Community Solar Subscriptions

Community solar subscriptions are another overlooked opportunity to lower rates, Quinlan shared. “In participating states, you can subscribe to a share of a solar farm and receive credits on your bill, often guaranteeing 5% to 10% monthly savings without installing anything.”

Create Efficiency With Smart Tech

Hines explained that you can also supercharge cuts when you pair shifting consumption away from peak times “with smart, responsive technologies … like smart thermostats, batteries and automated energy management systems” to optimize when and how energy is used.

Any costs spent upfront will pay off in spades over time.

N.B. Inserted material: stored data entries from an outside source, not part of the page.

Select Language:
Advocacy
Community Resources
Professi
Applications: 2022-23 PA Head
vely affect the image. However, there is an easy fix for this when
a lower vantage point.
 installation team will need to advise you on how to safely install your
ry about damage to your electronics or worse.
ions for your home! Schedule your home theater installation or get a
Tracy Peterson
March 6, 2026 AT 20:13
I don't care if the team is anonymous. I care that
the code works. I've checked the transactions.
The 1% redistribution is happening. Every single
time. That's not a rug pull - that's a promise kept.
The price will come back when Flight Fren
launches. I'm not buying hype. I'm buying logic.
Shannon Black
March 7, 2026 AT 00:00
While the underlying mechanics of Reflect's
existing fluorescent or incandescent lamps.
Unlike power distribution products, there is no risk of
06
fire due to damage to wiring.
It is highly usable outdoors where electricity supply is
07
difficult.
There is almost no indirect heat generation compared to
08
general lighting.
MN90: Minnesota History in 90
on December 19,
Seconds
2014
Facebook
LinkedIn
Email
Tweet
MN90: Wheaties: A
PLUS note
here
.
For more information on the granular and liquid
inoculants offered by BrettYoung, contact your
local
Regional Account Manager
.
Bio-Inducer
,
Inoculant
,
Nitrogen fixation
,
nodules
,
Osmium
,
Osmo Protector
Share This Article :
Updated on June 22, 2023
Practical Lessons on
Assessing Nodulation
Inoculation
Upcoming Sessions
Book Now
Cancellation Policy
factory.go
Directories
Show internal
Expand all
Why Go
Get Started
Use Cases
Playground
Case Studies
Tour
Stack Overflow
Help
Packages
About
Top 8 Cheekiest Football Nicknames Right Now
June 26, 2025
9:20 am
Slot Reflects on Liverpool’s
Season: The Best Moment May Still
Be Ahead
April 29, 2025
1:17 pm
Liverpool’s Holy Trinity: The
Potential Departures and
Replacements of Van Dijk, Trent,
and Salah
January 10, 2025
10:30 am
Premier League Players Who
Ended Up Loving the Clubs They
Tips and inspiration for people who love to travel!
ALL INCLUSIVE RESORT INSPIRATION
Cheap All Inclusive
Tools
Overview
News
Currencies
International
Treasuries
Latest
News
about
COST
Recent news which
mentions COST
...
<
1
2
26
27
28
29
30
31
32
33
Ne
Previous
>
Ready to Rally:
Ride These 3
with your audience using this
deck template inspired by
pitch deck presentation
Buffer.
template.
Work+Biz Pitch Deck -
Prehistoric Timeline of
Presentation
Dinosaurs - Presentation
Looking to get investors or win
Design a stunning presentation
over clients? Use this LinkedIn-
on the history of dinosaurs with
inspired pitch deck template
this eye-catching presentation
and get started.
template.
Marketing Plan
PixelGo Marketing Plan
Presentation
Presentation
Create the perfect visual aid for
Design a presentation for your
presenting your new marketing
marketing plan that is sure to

Utility-Led Demand Response Programs

Additionally, some states or municipalities may have utility-led demand response (DR) programs, Hines said.

“DR programs compensate households for temporarily reducing or shifting their energy use during peak demand periods.” In return, participants receive bill credits or financial rewards.

Disconnect Energy Vampires

However, it’s also important not to underestimate the impact of everyday “energy vampires” such as electronics and appliances that draw power even when turned off.

“Simple actions like unplugging unused devices or using smart power strips can help eliminate that hidden load and amplify your overall efficiency gains,” Hines said.

Look for Rebates and Incentives

Lastly, though many federal tax credits are phasing out, Hines pointed out that many utilities also offer rebates and incentives to make energy-smart technologies more affordable.